Exercise objective
Output each line of the records as a Markdown table with two columns, "Row" for the row number and "Record line" for the line itself, skipping blank lines. Exclude the pictures from the output.

START Extracted material

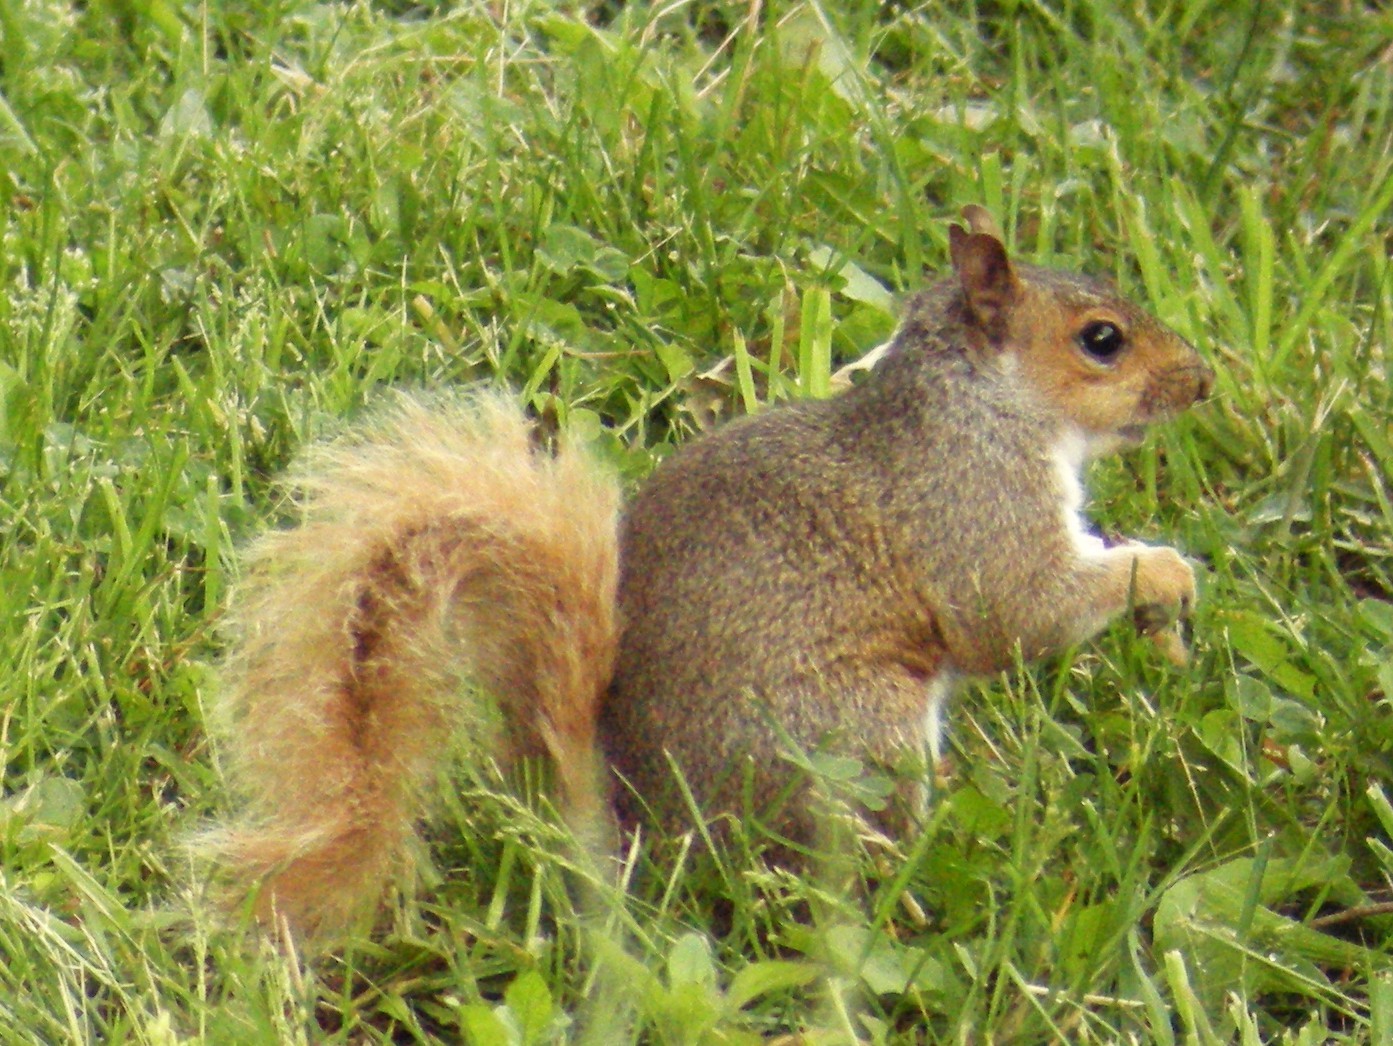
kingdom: Animalia
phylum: Chordata
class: Mammalia
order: Rodentia
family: Sciuridae
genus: Sciurus
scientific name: Sciurus carolinensis
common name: Eastern gray squirrel
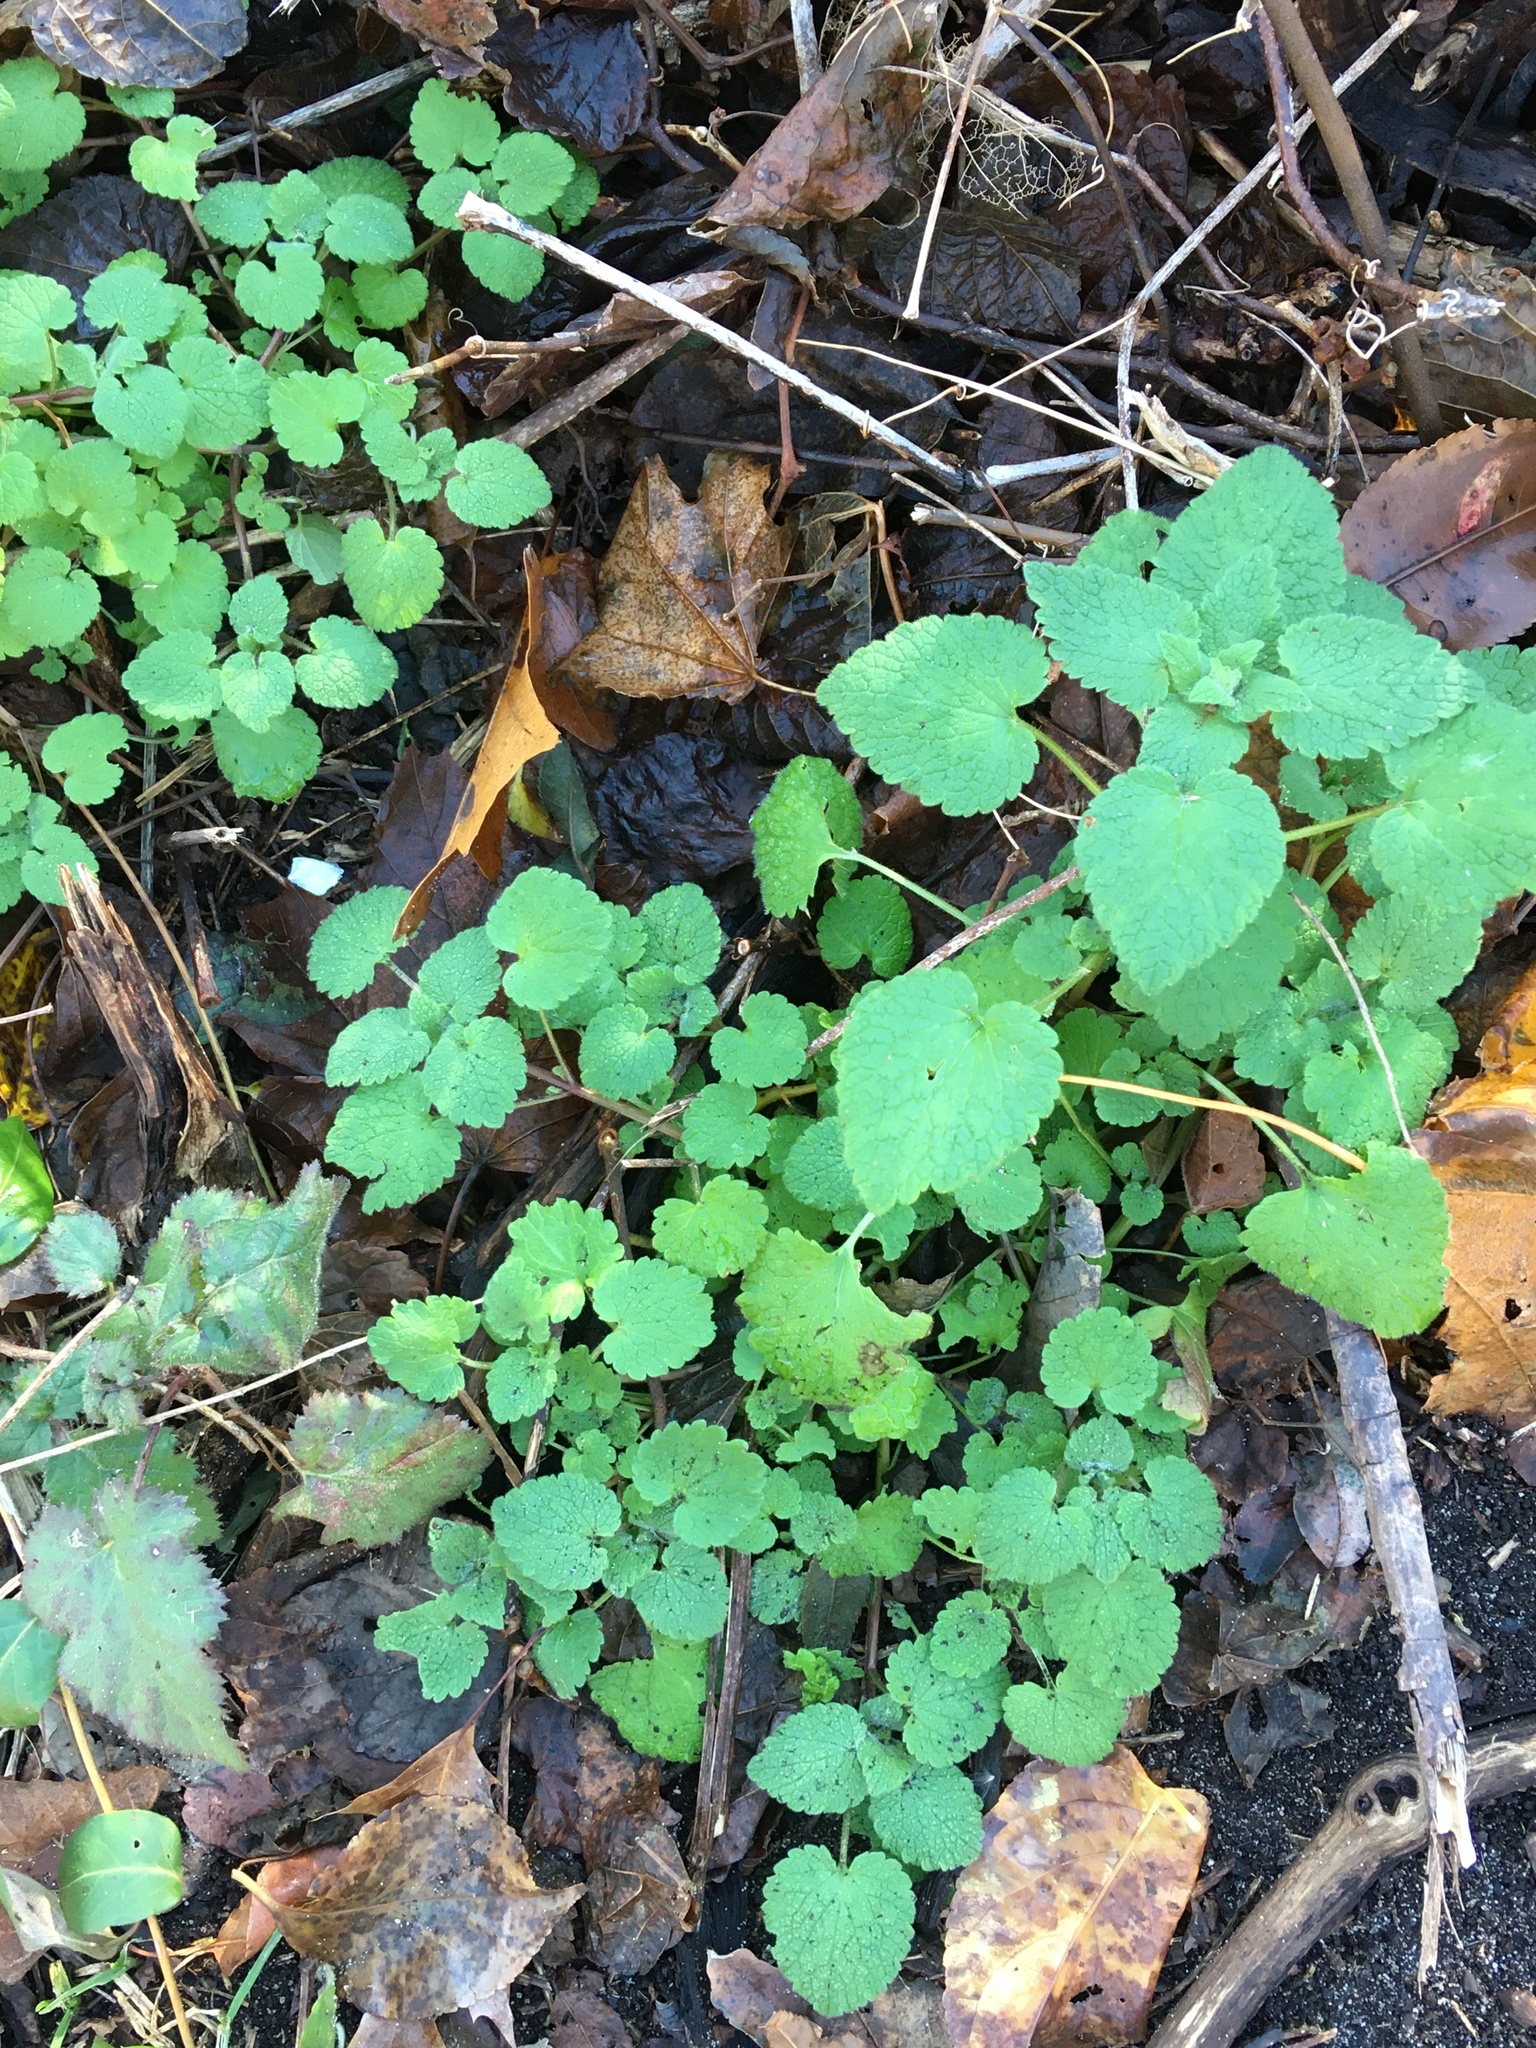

END Extracted material

Solution to this task
| Row | Record line |
|---|---|
| 1 | kingdom: Animalia |
| 2 | phylum: Chordata |
| 3 | class: Mammalia |
| 4 | order: Rodentia |
| 5 | family: Sciuridae |
| 6 | genus: Sciurus |
| 7 | scientific name: Sciurus carolinensis |
| 8 | common name: Eastern gray squirrel |